Il se passe incontestablement quelque chose en Europe qui vient de l'Italie. 
Un Etat ne peut pas incarner, concentrer ou interférer avec autant de symboles économiques, financiers, politiques, sociaux, républicains, géopolitiques, institutionnels, sans interpeller très fortement l'ensemble de ses partenaires comme les observateurs. 

Il ne s'agit pas tant de dire que l'Italie renaît de ses cendres que de constater qu'elle vit, au milieu d'énormes difficultés et dans un contexte des plus instables, une mutation complète en accéléré, assumant son passé, qui n'est ni plus ni moins erratique que celui des autres, et se tournant vers son avenir de façon quasi exemplaire, avec la volonté de créer une nouvelle donne dans une unité nationale restaurée.

Il convient sans doute de ne pas faire qu'observer ce nouveau petit miracle italien là, dont la construction européenne pourrait tirer non seulement un réel profit, mais aussi des leçons à travers de multiples et nécessaires interrogations. Il serait bien en effet et salutaire pour toute l'Europe que l'on ne soit pas constamment enfermé dans un leadership franco-allemand, au demeurant et à juste titre contesté.
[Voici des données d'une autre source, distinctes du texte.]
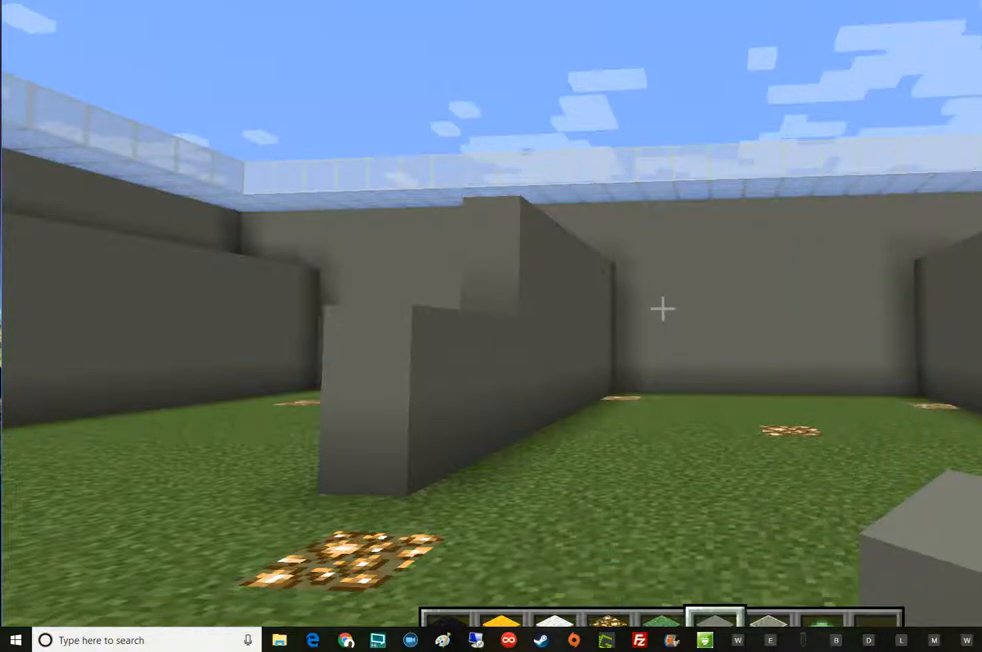
{"keys": ["escape"], "mouse": [], "events": [[467, "escape", "down"]]}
D'autant plus que les divergences sont à présent considérables touchant au coeur même du processus fédéral en cours de déploiement.  

L'Italie, un nouveau pilier de l'avenir de l'Europe en devenir? 
Observons simplement que Mario Monti a d'ores et déjà annoncé le 4 Décembre l'objectif ultime de son action: "Pour que l'Italie puisse remplir un rôle crédible et efficace en Europe, elle doit résoudre au plus vite certains problèmes qui la rendent un partenaire peu crédible, voire une source d'infection".

Un dirigeant, déjà passé aux actes, ne saurait faire profession de foi européenne plus responsable et plus authentique.